Most producers have also increased their spending on fossil fuels this year.
Environmentalists and some US lawmakers have denounced these practices and urged companies to invest more of their money in the energy transition.
Investors who own $2.3 trillion in stocks in the global oil and gas industry are changing their expectations for growth markets more quickly than executives at energy companies, according to Deloitte.
About 75% of investors surveyed said they would continue to hold stocks to accelerate investment in low-carbon technologies, even if returns fell by as much as 3%.
“There are divergent views,” said Kate Hardin, research director at Deloitte. “Depending on your situation, your dividends and your share buybacks, you might be able to reduce this rate a little.
Deloitte says it used two decades of data from the 25 largest global oil and gas companies by market capitalization to validate potentially counterintuitive investor support for dividend cuts. Institutional investors increased their holdings following a dividend cut in more than 60% of cases.
At the same time, companies underperformed the S&P E&P Index following a dividend cut 54% of the time.
“That suggests there is room for discussion,” Mr. Hardin said.
The study also found a divergence in spending preferences. About 40% of 150 business executives surveyed cited hydrogen and carbon capture and storage technologies as critical to their strategy.
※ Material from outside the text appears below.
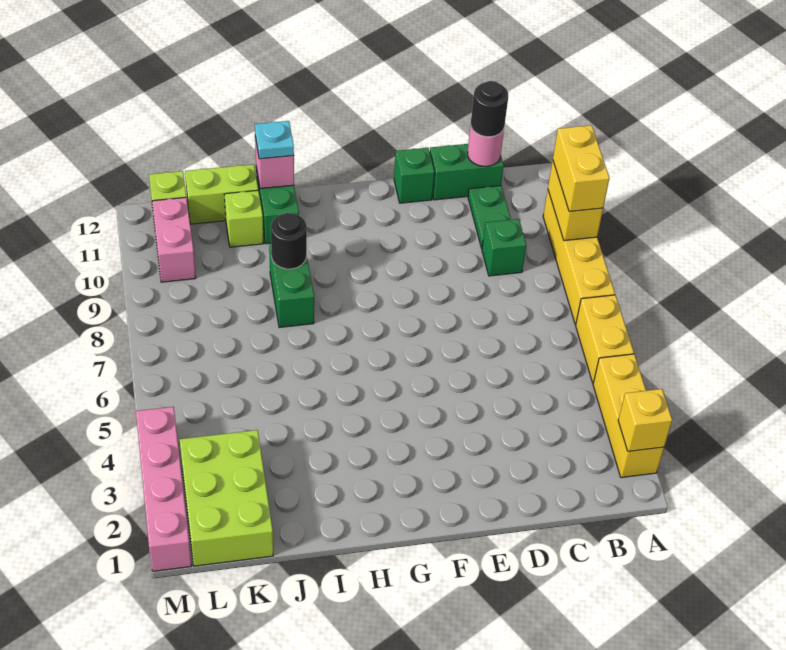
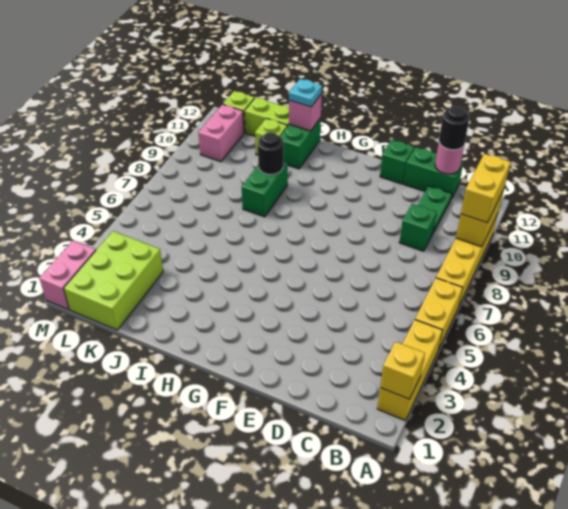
pink 1x4 brick [136,407,192,571] -> pink 1x2 brick [39,240,96,310]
Investors prefer “more transformational technologies” such as transportation electrification and electric charging stations, Mr. Hardin said. Around 43% of investors surveyed highlighted battery storage as their primary area of investment.
“There is a bit of a difference when it comes to the long-term vision of what the energy transition might ultimately look like,” Mr. Hardin said.
Executives and investors agree that critical minerals are a key area for investment.
According to Deloitte, global upstream oil and gas companies are expected to generate between $2.5 trillion and $4.6 trillion in free cash flow between 2023 and 2030, but less than 2% of total spending is on clean energy.
While a majority of institutional investors expect more action, 60% of executives surveyed indicated they would only invest in low-carbon projects if the internal rate of return exceeded 12% to 15%. compared to an average of 8% in 2022, according to the study.